> [Task set]
a – Reproduce the part of the amp forum thread between "# im looking" and "(Jun 26, 2003)", inclusive.
b – Carry on the amp forum thread from the point where it stops.

> [Page extract]
Segment Open

# im looking for a cheap 2 ch. 75-100 watt amp



## ~BASS~MASTER~ (May 16, 2004)

puttin a system on my bike :cheesy:


----------



## shredder130 (Jun 26, 2003)

how much you looking to spend, i have an alpine 3522 sitting here


----------



## ~BASS~MASTER~ (May 16, 2004)

50 - 100


----------



## ibanender (Jan 31, 2004)

You could try the classifieds section.


----------



## Master_Shake (Sep 25, 2004)

Nice suggestion


----------



## ~BASS~MASTER~ (May 16, 2004)

theres gotta be a small amp for cheap..... somewhere


----------



## Brahma Brian (Nov 17, 2004)

> _Originally posted by ~BASS~MASTER~_@Mar 14 2005, 10:12 PM
> *theres gotta be a small amp for cheap..... somewhere
> [snapback]2851040[/snapback]​*


Here's ya one...

http://www.layitlow.com/forums/index.php?act=SF&s=&f=5


----------



## ~BASS~MASTER~ (May 16, 2004)

> _Originally posted by Brahma Brian_@Mar 14 2005, 09:31 PM
> *Here's ya one...
> 
> http://www.layitlow.com/forums/index.php?act=SF&s=&f=5
> [snapback]2851116[/snapback]​*


 :cheesy: :thumbsdown:


----------



## kingsun (Dec 8, 2004)

im sell my sony xpold 480 watt amp for 70


----------



## ~BASS~MASTER~ (May 16, 2004)

> _Originally posted by kingsun_@Mar 16 2005, 04:52 PM
> *im sell my sony xpold 480 watt amp for 70
> [snapback]2859900[/snapback]​*


damn dog... i would buy it w/out a doubt but i gotta save for the prom sorry


----------



## Brahma Brian (Nov 17, 2004)

> _Originally posted by ~BASS~MASTER~_@Mar 16 2005, 06:12 PM
> *damn dog... i would buy it w/out a doubt but i gotta save for the prom sorry
> [snapback]2860034[/snapback]​*


So what was the point of this topic if you can't afford 70 dollars?


----------



## ~BASS~MASTER~ (May 16, 2004)

> _Originally posted by Brahma Brian_@Mar 16 2005, 05:52 PM
> *So what was the point of this topic if you can't afford 70 dollars?
> [snapback]2860201[/snapback]​*


i made the topic when i didnt know my girl wanted to go to prom


----------



## Brahma Brian (Nov 17, 2004)

> _Originally posted by ~BASS~MASTER~_@Mar 16 2005, 09:06 PM
> *i made the topic when i didnt know my girl wanted to go to prom
> [snapback]2860681[/snapback]​*


[attachmentid=127278] EVERY girl wants to go to the prom!


----------



## draarong2004 (Feb 20, 2005)

you know your poor when 70 is hard to come by, someone needs to get a job, and stop relying on mommie and daddy giving them allowance.


----------



## ~BASS~MASTER~ (May 16, 2004)

Segment Closed

> [Record excerpts]
Segment Open

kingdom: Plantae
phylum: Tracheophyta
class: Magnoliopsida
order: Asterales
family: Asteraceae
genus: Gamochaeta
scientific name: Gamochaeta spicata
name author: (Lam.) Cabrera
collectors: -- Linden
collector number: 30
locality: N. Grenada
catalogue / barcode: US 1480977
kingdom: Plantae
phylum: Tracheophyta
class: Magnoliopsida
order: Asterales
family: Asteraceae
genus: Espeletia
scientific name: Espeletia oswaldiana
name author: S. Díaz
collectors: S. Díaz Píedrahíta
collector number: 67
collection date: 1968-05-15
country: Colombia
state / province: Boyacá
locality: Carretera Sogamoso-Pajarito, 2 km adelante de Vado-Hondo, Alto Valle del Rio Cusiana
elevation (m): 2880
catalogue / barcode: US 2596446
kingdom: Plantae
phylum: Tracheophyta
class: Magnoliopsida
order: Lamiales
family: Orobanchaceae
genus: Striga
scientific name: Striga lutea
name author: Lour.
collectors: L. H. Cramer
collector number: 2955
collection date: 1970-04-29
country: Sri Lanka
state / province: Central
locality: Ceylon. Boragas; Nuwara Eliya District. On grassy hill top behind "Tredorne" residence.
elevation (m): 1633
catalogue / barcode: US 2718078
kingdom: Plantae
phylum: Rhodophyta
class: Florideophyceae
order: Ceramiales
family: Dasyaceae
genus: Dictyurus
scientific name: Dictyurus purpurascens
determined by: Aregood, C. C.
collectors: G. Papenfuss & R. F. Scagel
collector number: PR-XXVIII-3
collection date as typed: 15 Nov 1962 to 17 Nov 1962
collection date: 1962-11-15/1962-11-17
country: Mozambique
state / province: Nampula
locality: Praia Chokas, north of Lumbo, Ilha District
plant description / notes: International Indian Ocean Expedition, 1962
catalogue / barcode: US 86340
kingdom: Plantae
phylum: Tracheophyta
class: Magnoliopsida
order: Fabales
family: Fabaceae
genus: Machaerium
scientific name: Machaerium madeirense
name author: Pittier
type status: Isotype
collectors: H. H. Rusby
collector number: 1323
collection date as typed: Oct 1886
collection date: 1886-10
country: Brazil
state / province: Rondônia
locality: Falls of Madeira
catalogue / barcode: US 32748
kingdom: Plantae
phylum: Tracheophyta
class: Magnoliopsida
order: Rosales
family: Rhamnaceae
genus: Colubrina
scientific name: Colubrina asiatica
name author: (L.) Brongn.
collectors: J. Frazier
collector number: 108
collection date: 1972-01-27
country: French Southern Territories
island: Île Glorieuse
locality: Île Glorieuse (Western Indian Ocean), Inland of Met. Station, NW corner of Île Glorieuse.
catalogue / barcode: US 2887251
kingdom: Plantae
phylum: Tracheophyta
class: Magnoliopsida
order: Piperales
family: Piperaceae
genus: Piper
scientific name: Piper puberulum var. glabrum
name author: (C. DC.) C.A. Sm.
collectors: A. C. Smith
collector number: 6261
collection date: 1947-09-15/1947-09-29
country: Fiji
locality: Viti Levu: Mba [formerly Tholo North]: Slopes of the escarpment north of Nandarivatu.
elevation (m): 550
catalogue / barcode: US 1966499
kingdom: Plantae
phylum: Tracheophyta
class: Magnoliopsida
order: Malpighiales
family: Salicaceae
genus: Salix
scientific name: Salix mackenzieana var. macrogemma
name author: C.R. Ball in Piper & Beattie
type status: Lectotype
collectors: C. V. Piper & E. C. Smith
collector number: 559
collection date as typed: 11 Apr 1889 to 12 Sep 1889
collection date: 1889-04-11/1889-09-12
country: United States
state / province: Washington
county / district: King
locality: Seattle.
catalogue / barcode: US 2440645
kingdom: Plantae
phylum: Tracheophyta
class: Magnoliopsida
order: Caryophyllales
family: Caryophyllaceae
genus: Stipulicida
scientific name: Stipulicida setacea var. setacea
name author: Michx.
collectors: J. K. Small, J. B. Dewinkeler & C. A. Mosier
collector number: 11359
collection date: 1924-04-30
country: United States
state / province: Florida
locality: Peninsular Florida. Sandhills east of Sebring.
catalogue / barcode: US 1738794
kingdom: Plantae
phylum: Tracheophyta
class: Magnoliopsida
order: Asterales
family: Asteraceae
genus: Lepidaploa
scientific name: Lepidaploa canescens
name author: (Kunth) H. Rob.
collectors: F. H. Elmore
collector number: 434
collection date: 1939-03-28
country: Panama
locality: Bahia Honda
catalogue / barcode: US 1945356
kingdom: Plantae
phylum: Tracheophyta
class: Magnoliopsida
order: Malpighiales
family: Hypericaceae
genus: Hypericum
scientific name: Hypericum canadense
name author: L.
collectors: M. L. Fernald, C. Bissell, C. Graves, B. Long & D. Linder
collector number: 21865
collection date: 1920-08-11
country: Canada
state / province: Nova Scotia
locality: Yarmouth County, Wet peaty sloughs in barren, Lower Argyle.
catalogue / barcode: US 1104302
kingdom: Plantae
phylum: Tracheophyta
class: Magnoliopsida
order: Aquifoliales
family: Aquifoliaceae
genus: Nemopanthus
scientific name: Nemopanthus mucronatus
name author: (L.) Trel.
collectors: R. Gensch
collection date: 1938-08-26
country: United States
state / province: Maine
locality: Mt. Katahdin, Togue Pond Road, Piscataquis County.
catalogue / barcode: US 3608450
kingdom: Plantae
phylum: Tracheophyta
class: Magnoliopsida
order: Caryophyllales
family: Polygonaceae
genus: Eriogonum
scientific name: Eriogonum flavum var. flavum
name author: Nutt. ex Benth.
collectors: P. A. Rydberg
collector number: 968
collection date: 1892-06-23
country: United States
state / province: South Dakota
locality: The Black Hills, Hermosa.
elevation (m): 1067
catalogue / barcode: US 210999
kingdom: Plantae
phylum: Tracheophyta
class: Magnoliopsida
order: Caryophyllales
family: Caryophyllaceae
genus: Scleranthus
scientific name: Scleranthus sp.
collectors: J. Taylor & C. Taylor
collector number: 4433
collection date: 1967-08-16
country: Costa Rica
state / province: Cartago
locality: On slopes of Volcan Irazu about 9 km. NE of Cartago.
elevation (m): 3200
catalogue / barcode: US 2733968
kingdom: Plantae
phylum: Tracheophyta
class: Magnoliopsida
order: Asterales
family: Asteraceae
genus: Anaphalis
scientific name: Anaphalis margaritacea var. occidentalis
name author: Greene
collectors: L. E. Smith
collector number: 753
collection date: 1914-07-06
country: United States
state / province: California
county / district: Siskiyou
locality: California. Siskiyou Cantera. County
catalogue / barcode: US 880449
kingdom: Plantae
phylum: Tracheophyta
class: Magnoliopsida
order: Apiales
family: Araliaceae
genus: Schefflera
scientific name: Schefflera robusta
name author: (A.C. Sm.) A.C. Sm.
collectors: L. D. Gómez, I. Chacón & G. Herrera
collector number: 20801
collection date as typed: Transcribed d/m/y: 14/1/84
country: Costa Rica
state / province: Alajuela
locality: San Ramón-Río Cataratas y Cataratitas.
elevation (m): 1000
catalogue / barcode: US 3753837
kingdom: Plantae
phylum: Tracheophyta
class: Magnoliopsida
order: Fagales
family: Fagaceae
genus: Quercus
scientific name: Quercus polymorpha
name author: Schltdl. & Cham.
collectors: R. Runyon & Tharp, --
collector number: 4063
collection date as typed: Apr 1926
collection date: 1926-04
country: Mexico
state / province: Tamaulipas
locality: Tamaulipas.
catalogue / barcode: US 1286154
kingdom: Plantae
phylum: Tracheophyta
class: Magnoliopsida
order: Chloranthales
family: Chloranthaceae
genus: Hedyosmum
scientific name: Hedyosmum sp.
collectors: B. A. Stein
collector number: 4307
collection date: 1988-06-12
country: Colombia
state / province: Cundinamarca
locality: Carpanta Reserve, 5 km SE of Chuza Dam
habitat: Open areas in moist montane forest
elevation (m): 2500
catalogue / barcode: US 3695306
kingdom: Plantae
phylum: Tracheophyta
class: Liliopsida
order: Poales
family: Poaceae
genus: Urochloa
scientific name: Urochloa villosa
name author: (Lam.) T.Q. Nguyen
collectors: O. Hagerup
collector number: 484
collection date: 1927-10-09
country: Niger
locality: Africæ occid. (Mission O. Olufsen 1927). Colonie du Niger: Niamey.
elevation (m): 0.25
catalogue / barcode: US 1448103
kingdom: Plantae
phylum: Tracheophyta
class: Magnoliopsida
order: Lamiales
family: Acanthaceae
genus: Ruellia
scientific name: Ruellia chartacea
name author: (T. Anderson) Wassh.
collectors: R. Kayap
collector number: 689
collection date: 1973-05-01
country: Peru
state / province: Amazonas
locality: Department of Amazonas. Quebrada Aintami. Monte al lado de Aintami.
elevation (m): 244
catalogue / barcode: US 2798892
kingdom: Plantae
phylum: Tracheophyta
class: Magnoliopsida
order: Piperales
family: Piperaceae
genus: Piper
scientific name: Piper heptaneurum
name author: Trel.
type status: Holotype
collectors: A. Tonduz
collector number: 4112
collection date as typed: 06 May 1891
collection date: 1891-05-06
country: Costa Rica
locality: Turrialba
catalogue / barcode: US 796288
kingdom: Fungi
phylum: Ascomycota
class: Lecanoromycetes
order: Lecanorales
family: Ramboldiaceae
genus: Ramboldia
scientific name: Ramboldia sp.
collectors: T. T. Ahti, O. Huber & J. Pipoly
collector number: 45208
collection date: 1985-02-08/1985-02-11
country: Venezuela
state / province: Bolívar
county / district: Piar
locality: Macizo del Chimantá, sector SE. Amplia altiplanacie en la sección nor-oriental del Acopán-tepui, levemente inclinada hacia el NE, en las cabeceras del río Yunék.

Segment Closed

> [Outputs by task]
a –
# im looking for a cheap 2 ch. 75-100 watt amp



## ~BASS~MASTER~ (May 16, 2004)

puttin a system on my bike :cheesy:


----------



## shredder130 (Jun 26, 2003)

b –
> _Originally posted by draarong2004_@Mar 17 2005, 04:15 AM
> *you know your poor when 70 is hard to come by, someone needs to get a job, and stop relying on mommie and daddy giving them allowance.
> [snapback]2862287[/snapback]​*


i dont get allowence... ur mom hoes for me bitch


----------



## ~BASS~MASTER~ (May 16, 2004)

damnt.... i cant go to the prom anyway....... i found an amp from jcwhitney :uh:


----------



## Master_Shake (Sep 25, 2004)

> _Originally posted by ~BASS~MASTER~_@Mar 17 2005, 03:11 PM
> *i dont get allowence... ur mom hoes for me bitch
> [snapback]2864568[/snapback]​*



You aint shit little man, I hate just readin ur posts, urks the shit outta me, you have no reason to be on this site.

I think this is that juicedin2years kid again :uh:


----------



## ~BASS~MASTER~ (May 16, 2004)

> _Originally posted by Master_Shake_@Mar 17 2005, 05:42 PM
> *You aint shit little man, I hate just readin ur posts, urks the shit outta me, you have no reason to be on this site.
> 
> I think this is that juicedin2years kid again :uh:
> [snapback]2865233[/snapback]​*


ya... i dont care what u say MASTER DICK RIDER... and dont try to start another "internet fight"


----------



## shredder130 (Jun 26, 2003)

> _Originally posted by Master_Shake_@Mar 17 2005, 04:42 PM
> *You aint shit little man, I hate just readin ur posts, urks the shit outta me, you have no reason to be on this site.
> 
> I think this is that juicedin2years kid again :uh:
> [snapback]2865233[/snapback]​*



funny, thats how i feel about you


----------



## draarong2004 (Feb 20, 2005)

some people.....


----------



## draarong2004 (Feb 20, 2005)

anyone that shops at jcwhitney for an amp needs some serious help.


----------



## ~BASS~MASTER~ (May 16, 2004)

> _Originally posted by draarong2004_@Mar 18 2005, 03:46 AM
> *anyone that shops at jcwhitney for an amp needs some serious help.
> [snapback]2867453[/snapback]​*


or is low on money....


----------



## draarong2004 (Feb 20, 2005)

> _Originally posted by ~BASS~MASTER~_@Mar 18 2005, 05:33 PM
> *or is low on money....
> [snapback]2870406[/snapback]​*


um, i'm sure you can find better for the same price elsewhere, you'd have better luck buy a stock amp from a premium system out of a car, than getting some off brand that completely sux, and you have no idea how it truely performs.


----------



## ~BASS~MASTER~ (May 16, 2004)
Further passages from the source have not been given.